The seasons

The seasons

The vine awakens the spring after a well-deserved winter rest! The summer she prepares for the pickers. The Loire Valley Vineyards to the rhythm of the season, in the vineyards and in the cellars.

Pruning and new wine

In the vineyard…

Harvesting is over, and in the vineyard the leaves are slowly falling. The vines have given the best of themselves, and now is the time – depending on vintage – to look at any organic or mineral inputs that may be needed. The winegrowers prepare to prune their vines by removing the trellising – the metal supports holding up the branches of the Loire Valley vines.

Pruning will continue until March. Pruning the vine regulates its vigour and determines theoretical crop load.

…and in the cellar

Fermentation has finished for all except the richest, sweetest wines, and the new wines are coming along well. In the cellar, the cellar master is beginning to blend the wines made to be drunk young, and the maturing process is starting for those with good keeping potential.

Once malolactic fermentation is over, the reds undergo soutirage, or racking, as part of the aging process. Some of the lighter, more supple wines are now ready to drink. 

3rd Thursday in November: the new wines are ready to go!

The new Touraine and Anjou Gamay wines are ready to drink just after bottling, and are on sale from the 3rd Thursday in the November following harvest. The production process is especially meticulous for these wines. Bunches are left whole to ferment in tanks in a carbon dioxide rich environment for several days before being pressed; the resulting wine is full of the vibrancy of youth – like biting into fresh grapes! There are many festivals to celebrate these first wines of the year, notably in Amboise, Montrichard, Onzain, Tours and Blois.

The vines come to life – and bottling begins

In the vineyard…

The Loire Valley vineyards come to life in spring, starting their new cycle of growth. The sap rises into the branches and “weeps” through the scars left by pruning. The vines gradually progress from stage to stage. At bud break (when tiny buds on the vine start to swell and grow into shoots), winegrowers are fearful of spring frosts; once the danger is past, the secondary buds, and any other unwanted buds, are removed

Until the feast days of the famous Ice Saints, St Mamert, St Pancrace and St Servais  which fall on the 11th, 12th and 13th of May respectively, the Loire Valley vineyards face a very real threat of spring frosts. These could potentially wipe out all or part of the crop.
Floraison, or the flowering stage, makes it possible for winemakers to predict the approximate date of harvest, which falls some 110 days later. At fruit-set, the flowers become berries. Meanwhile, it is also time to start lifting the vines, tying them in to their supports, and trimming back the suckers on these vigorous climbing plants.

…and in the cellar

The spring cuvées and Easter wines – whites and fruit-driven rosés - are bottled and shipped out after just a few weeks’ rest. Meanwhile, other wines continue to age.
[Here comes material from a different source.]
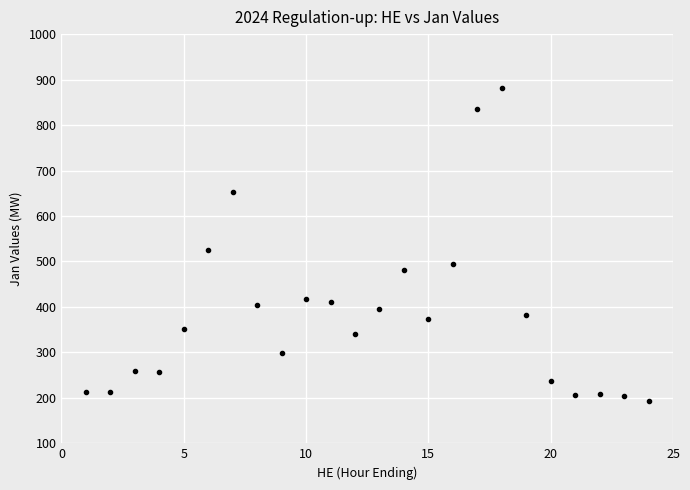

What Y value in the scatter plot is closest to 537?

525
Some of the more structured wines are bottled just before summer, and with the exception of certain wines which require prolonged ageing, the last wines of the vintage are bottled in autumn, when calm has once more returned to the winery.  
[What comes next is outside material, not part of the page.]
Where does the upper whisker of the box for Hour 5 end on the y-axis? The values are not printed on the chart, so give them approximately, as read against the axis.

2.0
A makeover for the vines, and preparing for harvest

In the vineyard…

Work continues to improve vine quality. Leaves are thinned on the sunrise side of the vine, and green harvests (removing fruit while it is still unripe) ensure that any surplus bunches are removed. After véraison, when the berries change colour (this is the real start of ripening), the vines stop growing.  
During August, the vines harden off –they are the ones to change colour this time- and their shoots turn from green to brown.

…and in the cellar

This is the time to get the cellar ready to receive the harvest. During the last days of August once they have everything prepared, the winegrowers can take a very short rest before the long, arduous days ahead. 

Harvest in the vineyards and full steam ahead in the winery

In the vineyard…

It is crucial now to determine the right date to start harvesting in order to gather grapes at their peak of ripeness, both phenolic and physiological. This can depend on varietal, parcel and harvesting technique – but one of the fundamental determining elements is, of course, the weather.  .

…and in the cellar

From the start of harvest, the winery is in full swing. Grapes are being brought in, destemmed and pressed; alcoholic fermentation begins and needs monitoring; wines are transferred from one tank to another; they are pumped over and punched down, red wines are moved to barrels…and this is just the start of the vinification process, and is repeated over and over as fresh grapes are brought in. It is the most fascinating – but also the most exhausting – time in the winemaker’s year.